Consulenza per l’inquadramento contrattuale dei collaboratori non riservata al consulente del lavoro
In conformità al principio della libertà di lavoro autonomo o di libertà di impresa di servizi, non costituisce una prestazione di natura intellettuale riservata a chi è iscritto nell’apposito Albo previsto dalla legge – e, di conseguenza, non è nulla se svolta dal soggetto non abilitato – l’attività consistente nel consigliare al cliente l’adozione di un determinato inquadramento contrattuale per i propri collaboratori e nella predisposizione del relativo schema di contratto, svolta da una società di consulenza del lavoro, atteso che tale attività non rientra tra gli “adempimenti” che la legge (L. 12/1979) riserva ai consulenti del lavoro iscritti all’Albo.
Questo è il principio sancito dalla Corte di Cassazione con la pronuncia n. 14247, depositata ieri, accogliendo il ricorso.
Il ricorso era stato proposto da una società che aveva chiesto il riconoscimento della responsabilità professionale della società di consulenza del lavoro cui si era rivolta per avere assistenza nella gestione dei contratti di collaborazione, la quale aveva consigliato di concludere (ed aveva materialmente predisposto) contratti di lavoro a progetto poi ritenuti dalla Direzione provinciale del Lavoro inadeguati, con conseguente applicazione di sanzioni e contributi previdenziali dovuti per i dipendenti.

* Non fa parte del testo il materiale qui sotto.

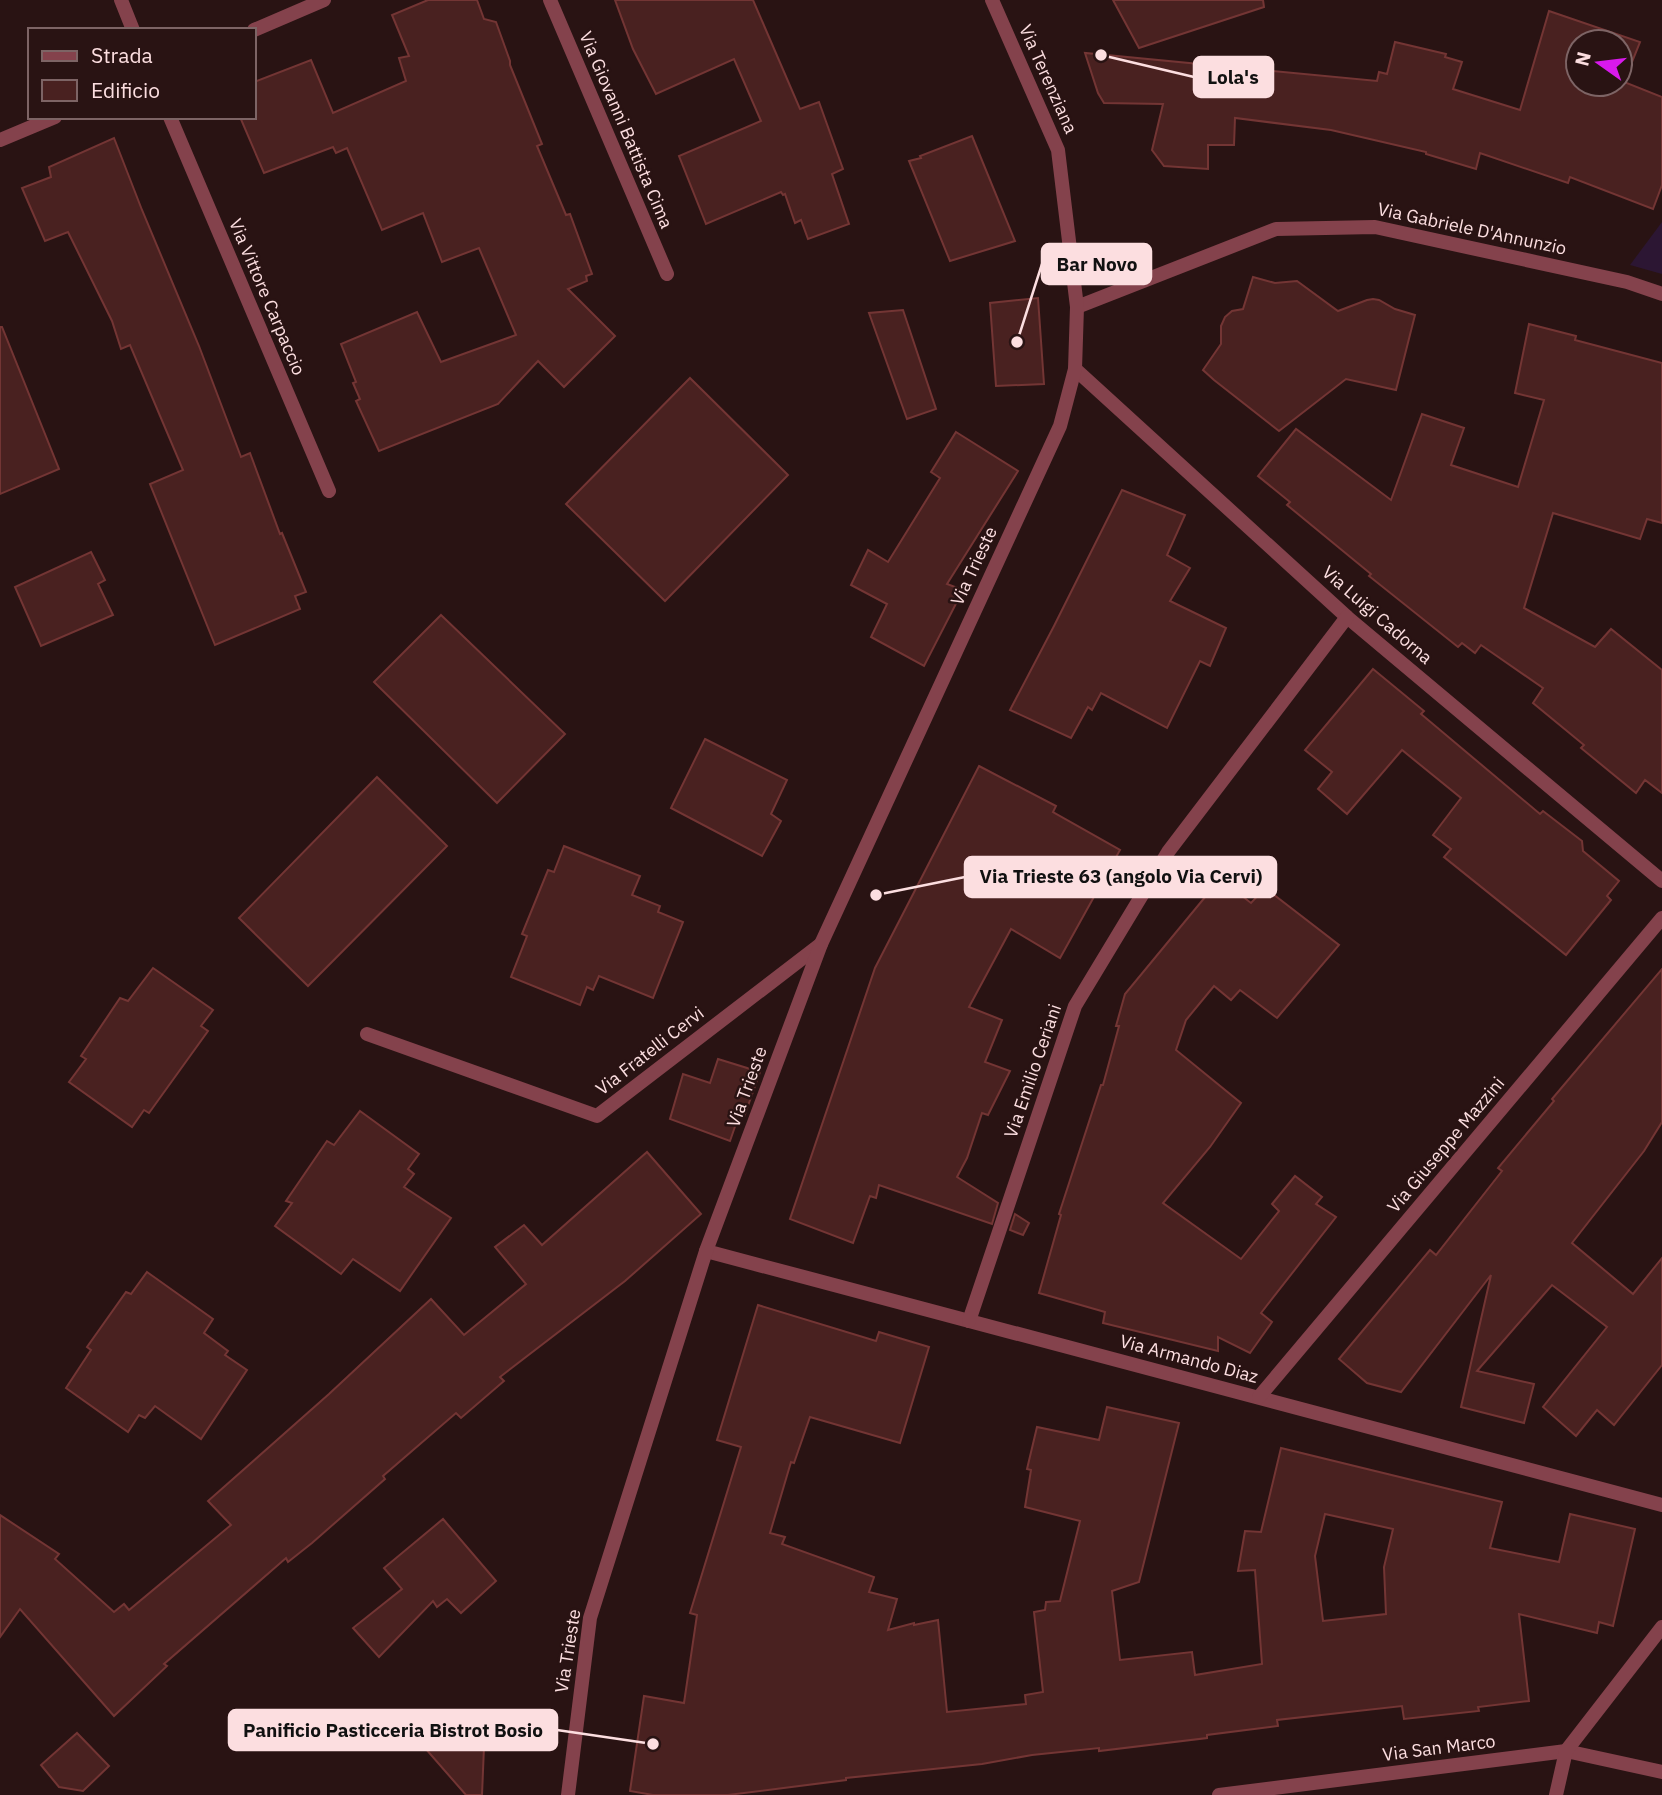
<svg xmlns="http://www.w3.org/2000/svg" width="1662" height="1795" font-family="'IBM Plex Sans',sans-serif">
	<style>
		.green { fill: #2c1633 }
		.building { fill: #492120; stroke: #733534; stroke-width: 2; fill-rule: evenodd }
		.lines { fill: none; stroke-linecap: round; stroke-linejoin: round }
		.minor { stroke: #84424c; stroke-width: 14 }
		.tertiary { stroke: #84424c; stroke-width: 14 }
		.labels { text-anchor: middle; stroke-width: 5; stroke-linejoin: round; paint-order: stroke }
		.street-label { font-size: 18px; fill: #fcdee0; stroke: #291313 }
		.leader { fill: none; stroke: #fcdee0; stroke-width: 2.5 }
		.callout-dot { fill: #fcdee0; stroke: #291313; stroke-width: 2.5 }
		.callout { fill: #fcdee0; stroke: #fcdee0; stroke-width: 2.5 }
		.callout-label { font-size: 19px; text-anchor: middle; font-weight: bold; fill: #111 }
	</style>
	<rect width="100%" height="100%" fill="#291313"/>
	<polygon class="green" points="1662,222 1662,274 1630,265"/>
	<g class="building">
		<polygon points="428,0 477,0 484,19 496,22 510,61 510,65 542,144 537,146 566,215 570,214 592,274 586,276 587,281 568,289 615,336 564,387 538,361 498,404 379,451 356,401 360,399 353,383 356,382 341,344 417,312 441,362 516,335 479,248 442,262 423,213 382,230 347,148 336,153 333,147 264,173 240,117 254,117 254,82 311,60 333,113 406,81 399,58 409,56 392,15"/>
		<polygon points="615,0 753,0 800,109 819,102 843,169 832,174 849,224 808,239 801,220 795,223 785,194 783,195 781,192 706,224 679,156 761,121 734,59 656,94 633,49"/>
		<polygon points="1113,0 1263,0 1264,7 1139,48"/>
		<path d="M1549 11 1640 42 1624 82 1662 97V185L1653 209 1570 177 1568 183 1480 153 1476 169 1426 154V152L1331 130 1235 118 1234 145H1208V169L1164 166 1152 150 1163 104 1104 103 1098 93 1085 53 1377 81 1379 72 1387 74 1395 42 1446 54 1445 57 1462 62 1453 89 1520 110ZM1578 42H1620V84H1578Z"/>
		<polygon points="972,136 1015,241 950,261 909,161 921,158 920,156"/>
		<polygon points="114,138 142,210 199,346 241,457 250,453 280,534 282,533 306,592 295,596 300,609 215,645 150,484 183,470 130,345 121,349 112,321 68,232 45,241 22,188 51,177 49,167"/>
		<polygon points="1253,277 1275,283 1297,281 1338,311 1367,300 1373,299 1379,300 1395,309 1415,315 1396,390 1346,379 1279,431 1214,380 1203,370 1221,344 1221,326 1225,317 1232,311 1243,309"/>
		<polygon points="1038,298 1044,384 996,386 990,303"/>
		<polygon points="903,310 936,409 907,419 869,313"/>
		<polygon points="1529,324 1576,336 1575,340 1662,363 1662,523 1647,519 1640,539 1553,513 1524,608 1595,647 1611,629 1662,670 1662,793 1645,780 1636,793 1581,748 1584,745 1533,703 1543,688 1481,645 1475,653 1462,643 1458,647 1369,576 1371,574 1287,505 1290,502 1258,476 1296,429 1391,500 1422,414 1464,428 1451,465 1518,487 1544,400 1515,393"/>
		<polygon points="0,327 2,327 59,469 0,494"/>
		<polygon points="690,378 788,475 665,601 566,504"/>
		<polygon points="956,432 1018,471 947,584 963,590 924,666 871,637 887,604 851,585 868,550 888,562 940,478 931,472"/>
		<polygon points="1122,490 1185,515 1167,555 1190,568 1170,601 1226,628 1210,666 1200,661 1167,728 1101,693 1092,710 1088,707 1071,738 1010,710 1054,626"/>
		<polygon points="91,552 105,580 98,584 113,615 41,646 15,587"/>
		<polygon points="441,615 565,734 497,803 374,682"/>
		<polygon points="1373,669 1424,711 1421,714 1540,814 1543,811 1582,841 1583,851 1619,881 1607,896 1611,900 1566,955 1444,857 1451,849 1433,835 1461,798 1402,750 1347,814 1318,789 1332,772 1305,750"/>
		<polygon points="705,739 787,780 771,814 781,821 762,856 671,808"/>
		<polygon points="979,766 1056,806 1053,812 1120,850 1060,958 1011,929 969,1007 1002,1020 985,1062 1010,1071 988,1115 982,1113 967,1158 957,1177 998,1203 992,1224 879,1185 876,1198 870,1196 853,1243 790,1219 875,968"/>
		<polygon points="377,777 447,846 308,986 239,918"/>
		<polygon points="564,846 640,876 632,895 660,906 658,912 683,922 653,998 599,976 593,990 587,987 580,1005 511,977 527,936 522,934 548,870 554,872"/>
		<polygon points="1220,879 1251,903 1265,888 1339,945 1277,1018 1240,990 1231,1000 1214,986 1186,1020 1176,1050 1241,1103 1210,1147 1163,1203 1241,1259 1279,1211 1272,1204 1295,1176 1322,1197 1316,1204 1336,1217 1261,1313 1272,1322 1250,1353 1218,1337 1218,1351 1103,1323 1105,1312 1039,1293 1061,1215 1059,1214 1101,1085 1103,1085 1119,1026 1116,1026 1125,994"/>
		<polygon points="153,968 213,1010 201,1026 208,1031 149,1113 144,1110 132,1127 69,1082 86,1059 81,1056 120,998 128,1001"/>
		<polygon points="1662,969 1662,1122 1644,1151 1572,1243 1633,1294 1662,1258 1662,1365 1614,1425 1597,1410 1576,1436 1543,1407 1607,1327 1552,1285 1477,1371 1534,1384 1524,1423 1461,1407 1491,1275 1401,1392 1367,1383 1339,1359 1430,1250 1436,1255 1502,1171 1498,1168 1554,1101 1552,1099"/>
		<polygon points="718,1059 760,1072 744,1117 739,1115 730,1141 670,1119 683,1074 710,1083"/>
		<polygon points="360,1111 419,1154 408,1169 414,1174 404,1187 451,1218 400,1291 353,1259 341,1274 275,1226 292,1203 286,1201 327,1141 334,1145"/>
		<polygon points="647,1152 701,1214 625,1281 500,1377 504,1381 461,1418 456,1413 383,1476 385,1479 312,1543 288,1562 286,1558 164,1664 167,1666 114,1716 20,1609 0,1637 0,1515 59,1554 55,1559 114,1612 124,1604 129,1610 231,1525 208,1501 329,1394 431,1299 464,1335 526,1284 495,1247 524,1225 542,1245"/>
		<polygon points="1015,1214 1029,1223 1023,1235 1010,1230"/>
		<polygon points="147,1272 213,1319 204,1333 228,1351 225,1355 247,1370 201,1439 155,1406 145,1418 139,1415 128,1432 66,1388 91,1350 87,1347 126,1292 131,1294"/>
		<path d="M758 1305 876 1341 879 1332 929 1347 900 1443 810 1417 794 1463 791 1462 770 1533 785 1537 782 1544 874 1577 869 1592 897 1599 888 1630 914 1623V1625L938 1620 947 1712 1026 1704 1025 1695 1043 1692 1034 1612 1045 1610 1046 1602 1060 1601 1080 1521 1025 1507 1031 1470 1027 1469 1037 1427 1099 1440 1107 1407 1179 1423 1139 1582 1112 1591 1120 1660 1192 1652 1195 1675 1262 1664 1255 1570 1238 1571 1245 1531 1261 1532 1281 1448 1502 1502 1490 1548 1559 1562 1570 1514 1635 1529 1613 1626 1599 1622 1597 1633 1519 1614 1529 1701 1478 1707 1479 1711 1404 1719 1402 1706 1277 1720 1278 1726 1207 1735V1738L1099 1751V1748L1032 1755 982 1764 846 1778V1780L728 1795H653L630 1791 644 1696 684 1703 697 1615 690 1613 741 1447 717 1440ZM1325 1514 1393 1529 1384 1567 1386 1614 1323 1621 1315 1556Z"/>
		<polygon points="443,1519 496,1581 461,1613 447,1599 437,1607 433,1601 379,1657 353,1628 402,1589 384,1568"/>
		<polygon points="77,1733 109,1766 83,1791 59,1787 41,1765"/>
		<polygon points="418,1740 484,1747 482,1795 466,1795"/>
	</g>
	<g class="lines">
		<g class="minor">
			<polyline points="121,0 133,30"/>
			<polyline points="550,0 667,274"/>
			<polyline points="254,30 324,0"/>
			<polyline points="170,117 329,491"/>
			<polyline points="0,140 55,117"/>
			<polyline points="1077,307 1276,229 1375,227 1627,282 1662,294"/>
			<polyline points="1075,369 1347,617 1662,881"/>
			<polyline points="367,1034 597,1116 821,944"/>
			<polyline points="706,1251 1662,1505"/>
			<polyline points="969,1321 1075,1006 1168,852 1347,617"/>
			<polyline points="1259,1397 1662,918"/>
			<polyline points="1219,1795 1566,1751 1662,1772"/>
			<polyline points="1556,1795 1566,1751 1662,1627"/>
		</g>
		<polyline class="tertiary" points="568,1795 590,1618 706,1251 821,944 1060,426 1075,369 1077,307 1058,150 992,0"/>
	</g>
	<g class="labels">
		<g class="street-label">
			<text transform="translate(1048 79) rotate(66)" y="6">Via Terenziana</text>
			<text transform="translate(626 130) rotate(67)" y="6">Via Giovanni Battista Cima</text>
			<text transform="translate(1472 229) rotate(12)" y="6">Via Gabriele D'Annunzio</text>
			<text transform="translate(267 297) rotate(67)" y="6">Via Vittore Carpaccio</text>
			<text transform="translate(974 566) rotate(-65)" y="6">Via Trieste</text>
			<text transform="translate(1377 615) rotate(41)" y="6">Via Luigi Cadorna</text>
			<text transform="translate(650 1051) rotate(-38)" y="6">Via Fratelli Cervi</text>
			<text transform="translate(1033 1071) rotate(-71)" y="6">Via Emilio Ceriani</text>
			<text transform="translate(747 1087) rotate(-70)" y="6">Via Trieste</text>
			<text transform="translate(1446 1145) rotate(-50)" y="6">Via Giuseppe Mazzini</text>
			<text transform="translate(1189 1359) rotate(15)" y="6">Via Armando Diaz</text>
			<text transform="translate(568 1651) rotate(-81)" y="6">Via Trieste</text>
			<text transform="translate(1439 1748) rotate(-7)" y="6">Via San Marco</text>
		</g>
	</g>
	<path class="leader" d="M1101 55L1194 77M1017 342L1042 264M876 895L965 877M653 1744L557 1730"/>
	<g class="callout-dot">
		<circle cx="1101" cy="55" r="7"/>
		<circle cx="1017" cy="342" r="7"/>
		<circle cx="876" cy="895" r="7"/>
		<circle cx="653" cy="1744" r="7"/>
	</g>
	<g class="callout">
		<rect x="1194" y="57" width="79" height="40" rx="7"/>
		<rect x="1042" y="244" width="109" height="40" rx="7"/>
		<rect x="965" y="857" width="311" height="40" rx="7"/>
		<rect x="229" y="1710" width="328" height="40" rx="7"/>
	</g>
	<g class="callout-label">
		<text x="1233" y="84">Lola's</text>
		<text x="1097" y="271">Bar Novo</text>
		<text x="1121" y="883">Via Trieste 63 (angolo Via Cervi)</text>
		<text x="393" y="1737">Panificio Pasticceria Bistrot Bosio</text>
	</g>
	<rect x="28" y="28" width="228" height="91" fill="#291313" stroke="#7d6465" stroke-width="2"/>
	<rect x="42" y="51" width="35" height="10" fill="#84424c" stroke="#7d6465" stroke-width="2"/>
	<text x="91" y="63" font-size="21" fill="#fcdee0">Strada</text>
	<rect x="42" y="80" width="35" height="21" fill="#492120" stroke="#7d6465" stroke-width="2"/>
	<text x="91" y="98" font-size="21" fill="#fcdee0">Edificio</text>
	<g transform="translate(1599 63) rotate(284)"><circle r="33" fill="#291313" stroke="#7d6465" stroke-width="2"/>
	<path d="M0-5L12 26L0 18L-12 26Z" fill="#d919ed"/>
	<text y="-10" font-size="19" font-weight="bold" text-anchor="middle" fill="#fcdee0">N</text>
	</g>
</svg>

Il giudice di secondo grado, però, aveva rigettato il ricorso della società istante, ritenendo nullo il rapporto professionale intercorso con la società di consulenza del lavoro, in quanto carente dell’abilitazione a svolgere l’attività di consulenza aziendale in oggetto. La Cassazione non condivide tale assunto e rinvia la causa nuovamente al giudice di secondo grado in diversa composizione perché la rivaluti sulla base del principio sopra enunciato.